Once the pictures have been set aside, copy every remaining entry exactly.

[DATA FOR REVIEW Boundary: Start]

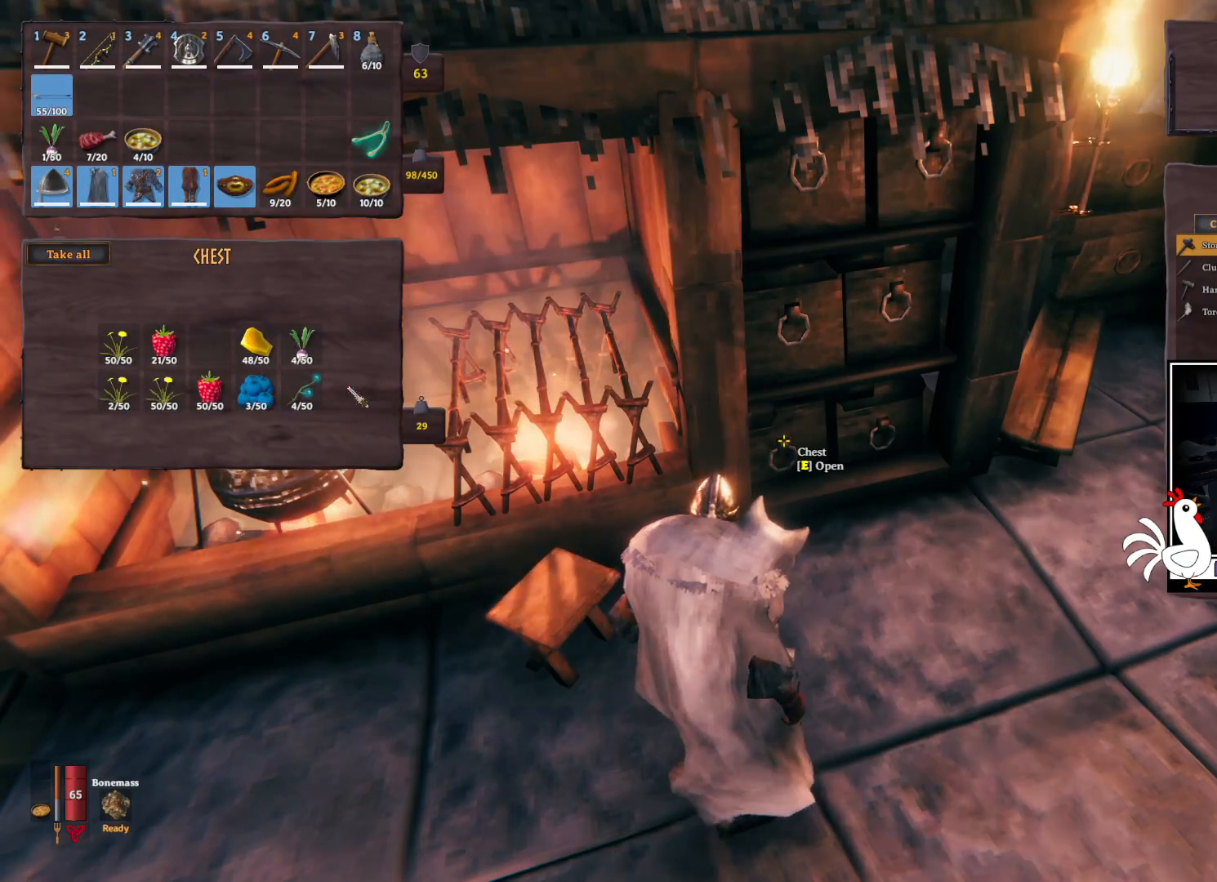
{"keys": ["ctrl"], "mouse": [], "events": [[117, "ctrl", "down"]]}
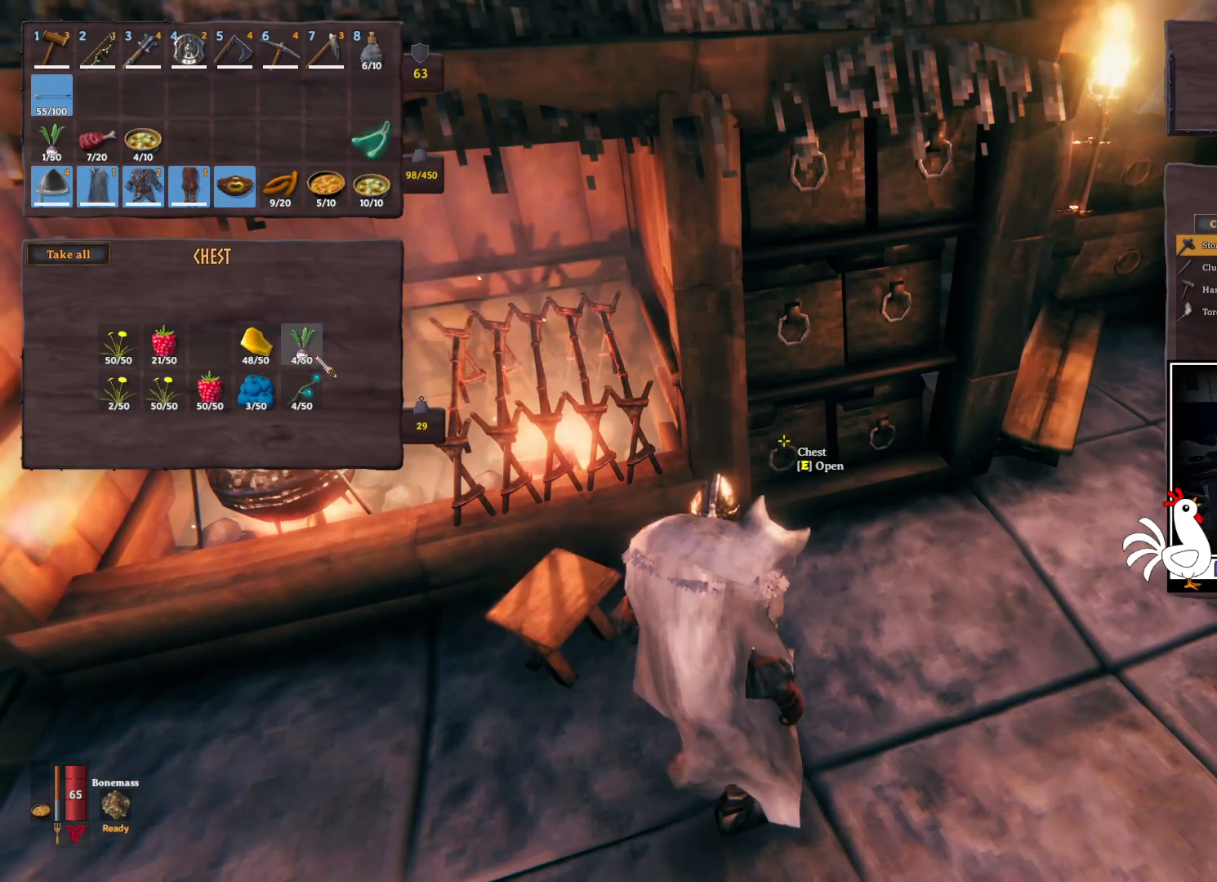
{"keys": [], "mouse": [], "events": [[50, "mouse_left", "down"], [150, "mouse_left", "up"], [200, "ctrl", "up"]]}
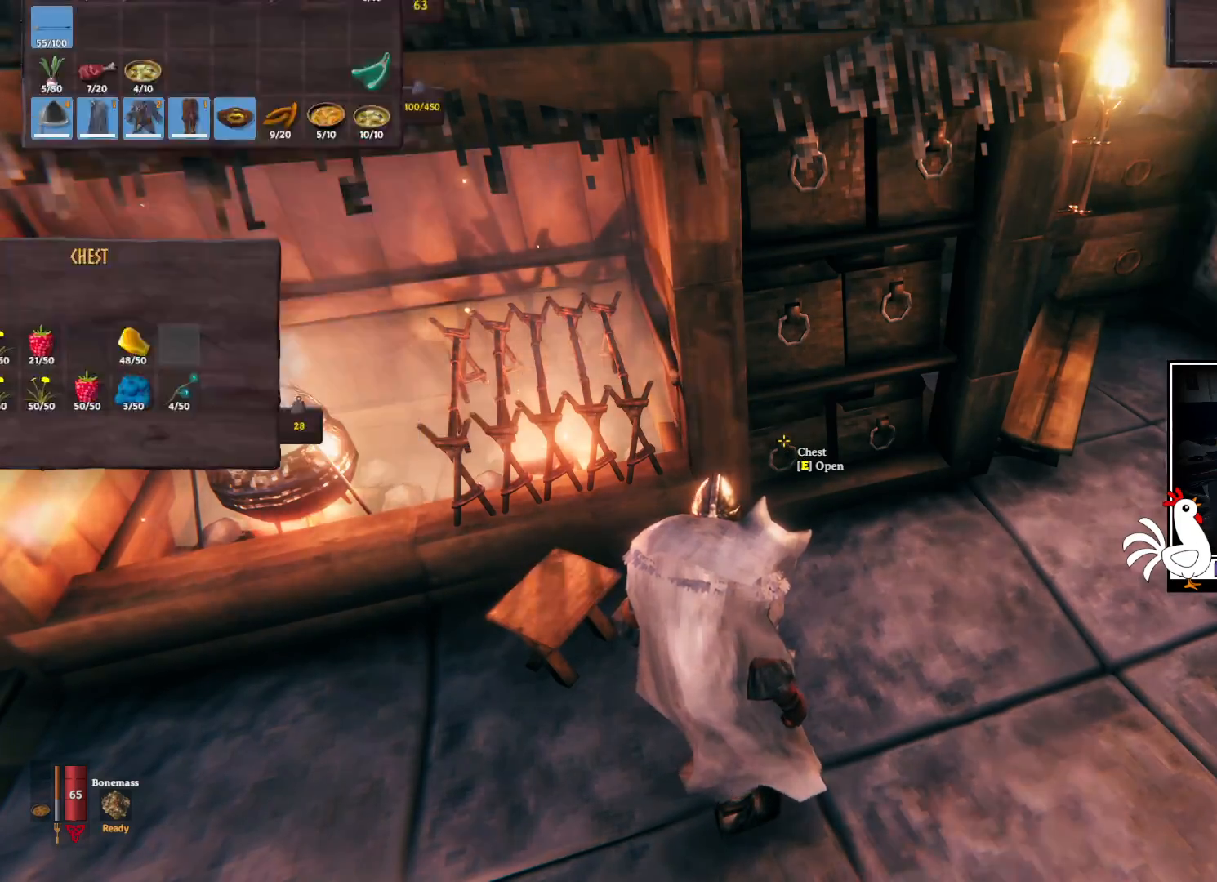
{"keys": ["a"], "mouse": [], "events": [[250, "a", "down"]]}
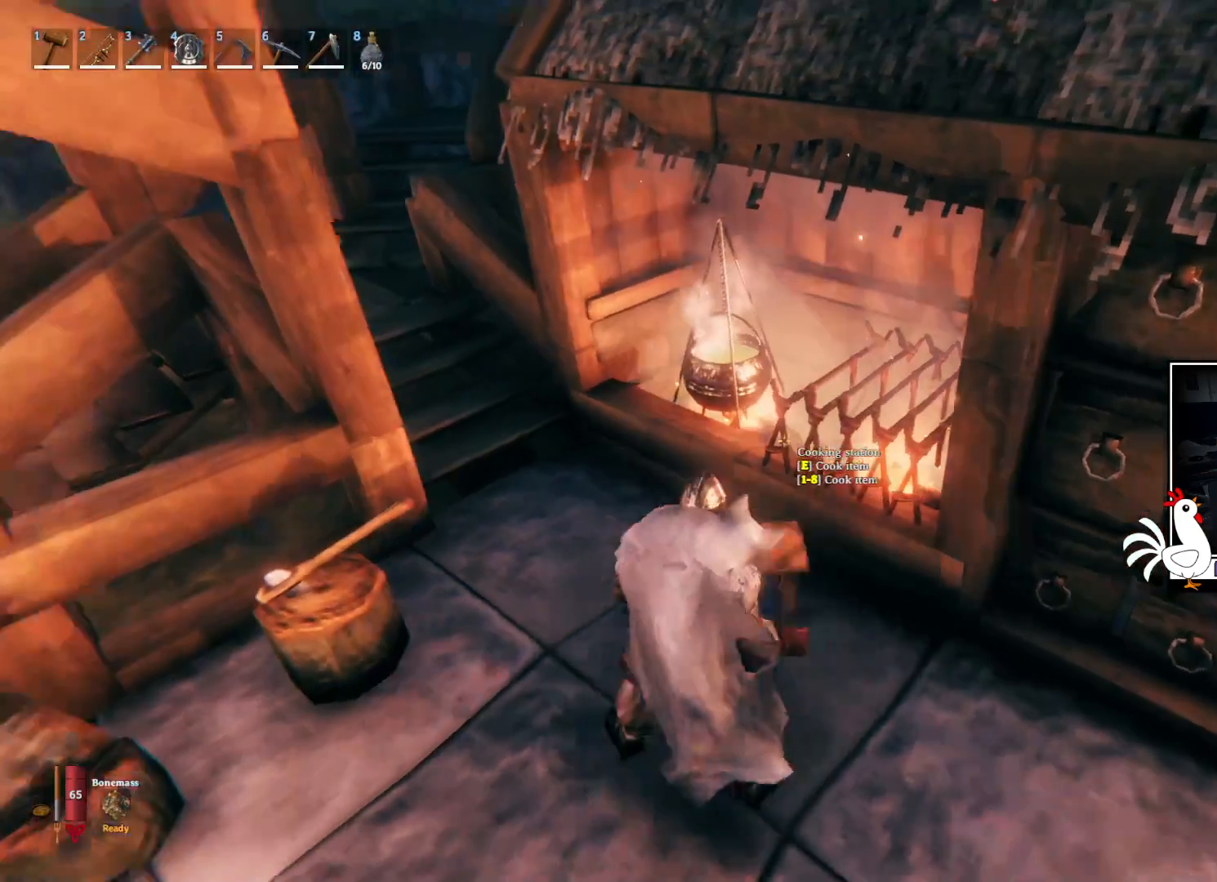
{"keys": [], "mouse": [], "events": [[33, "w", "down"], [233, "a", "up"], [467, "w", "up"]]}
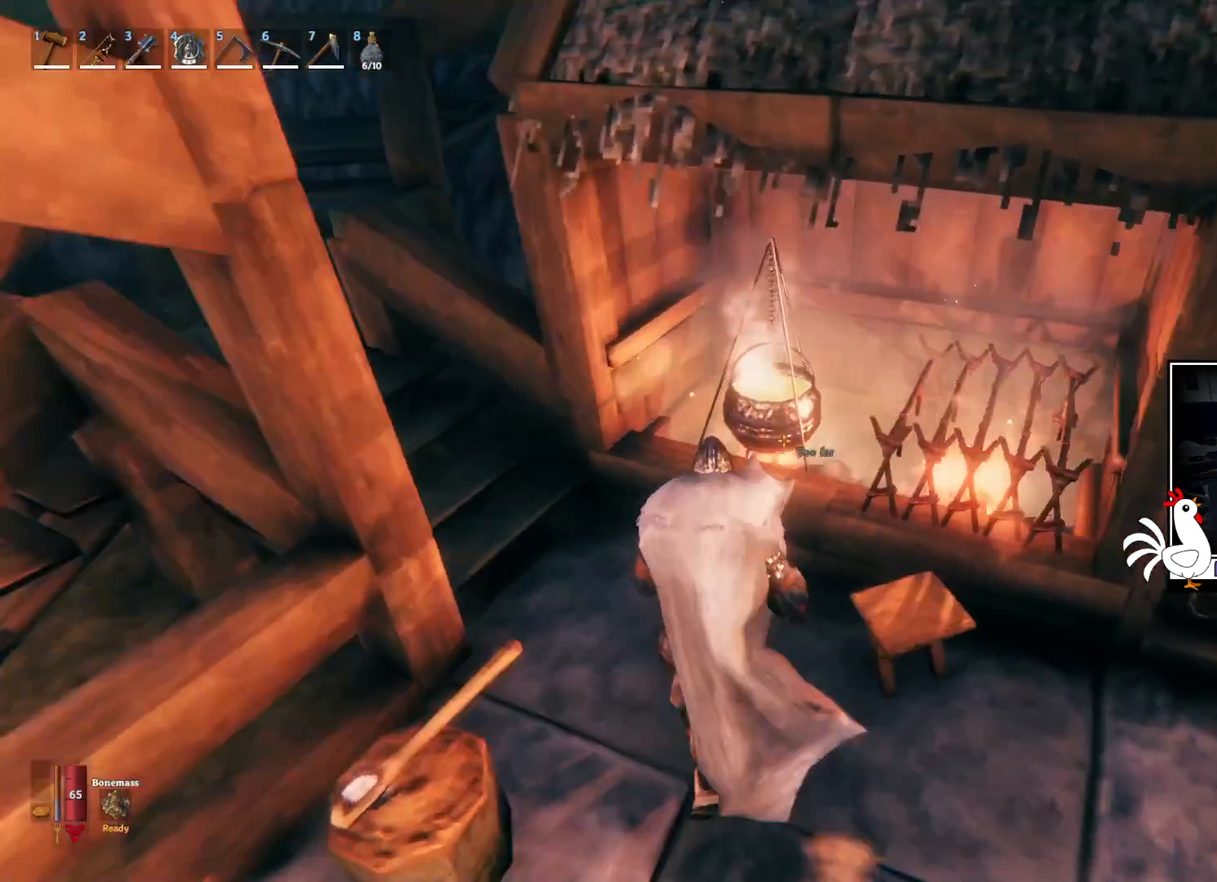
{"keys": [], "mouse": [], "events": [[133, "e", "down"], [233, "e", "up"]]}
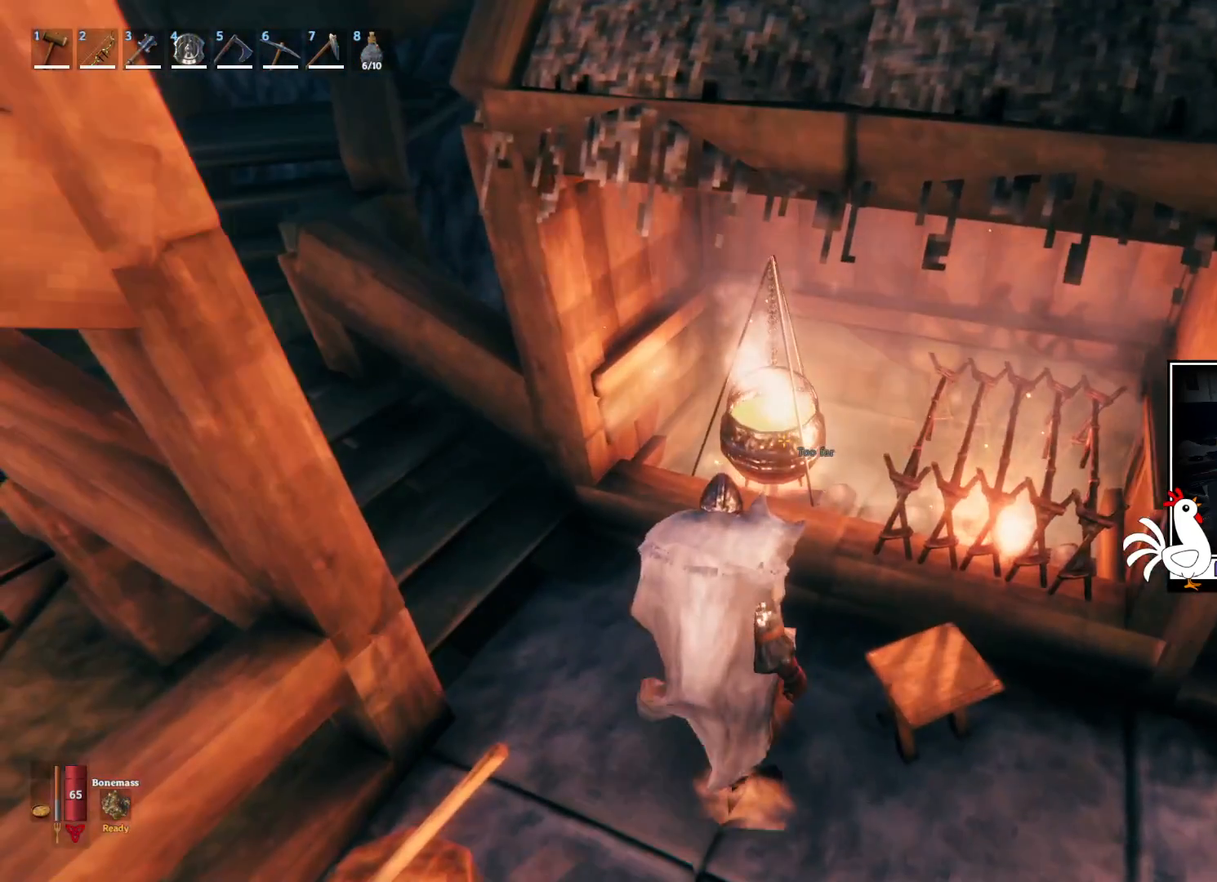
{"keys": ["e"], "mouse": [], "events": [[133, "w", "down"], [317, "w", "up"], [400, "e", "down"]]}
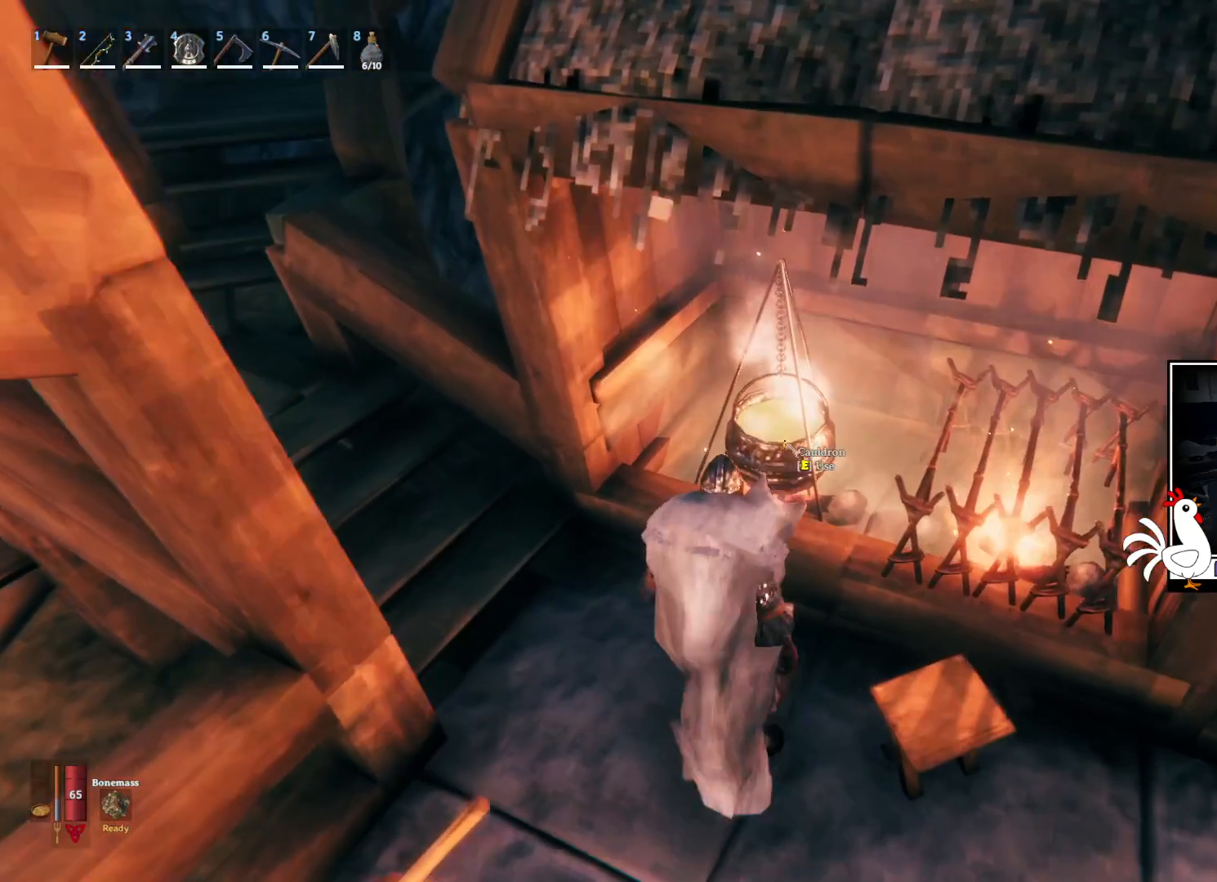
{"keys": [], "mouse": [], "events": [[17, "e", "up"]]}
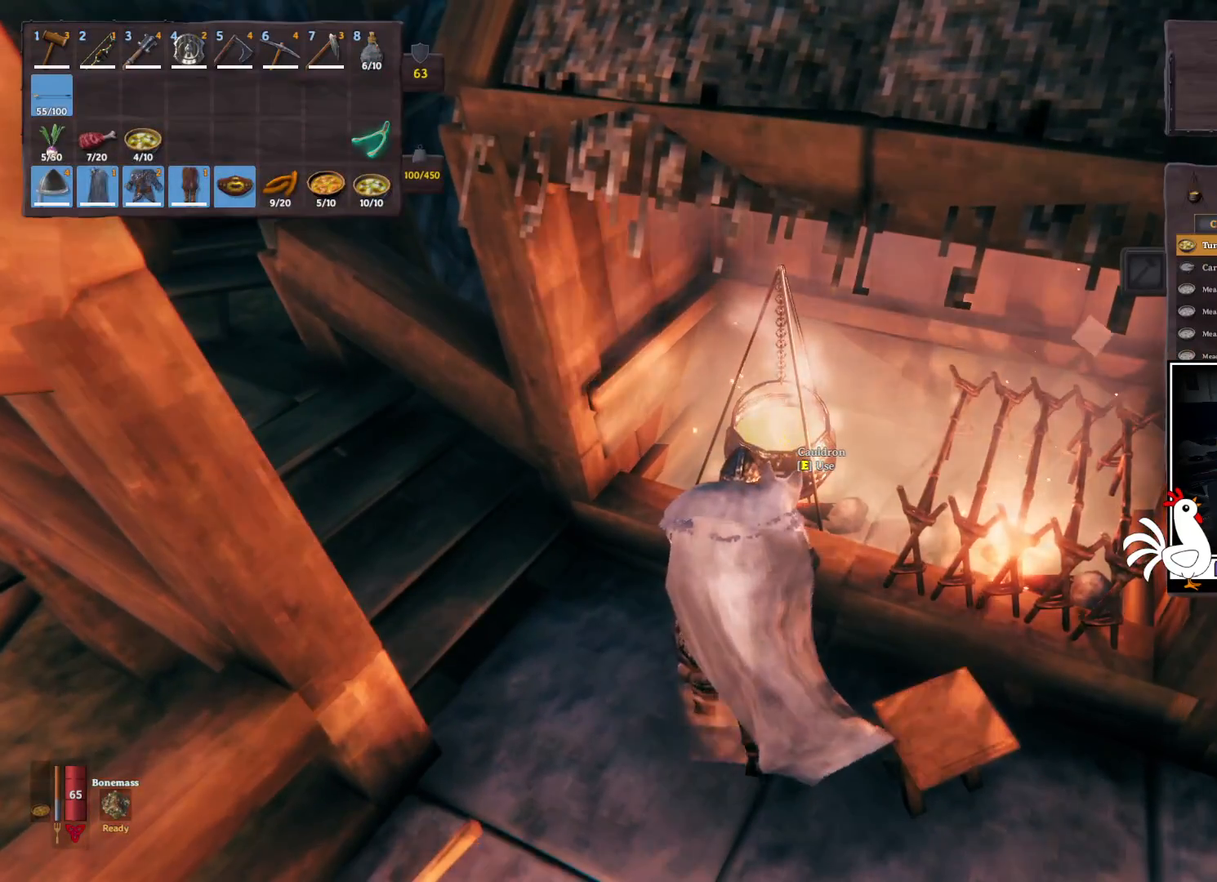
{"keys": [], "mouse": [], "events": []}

[DATA FOR REVIEW Boundary: End]

| YOUR SOLUTION |
{"keys": ["ctrl"], "mouse": [], "events": [[117, "ctrl", "down"]]}
{"keys": [], "mouse": [], "events": [[50, "mouse_left", "down"], [150, "mouse_left", "up"], [200, "ctrl", "up"]]}
{"keys": ["a"], "mouse": [], "events": [[250, "a", "down"]]}
{"keys": [], "mouse": [], "events": [[33, "w", "down"], [233, "a", "up"], [467, "w", "up"]]}
{"keys": [], "mouse": [], "events": [[133, "e", "down"], [233, "e", "up"]]}
{"keys": ["e"], "mouse": [], "events": [[133, "w", "down"], [317, "w", "up"], [400, "e", "down"]]}
{"keys": [], "mouse": [], "events": [[17, "e", "up"]]}
{"keys": [], "mouse": [], "events": []}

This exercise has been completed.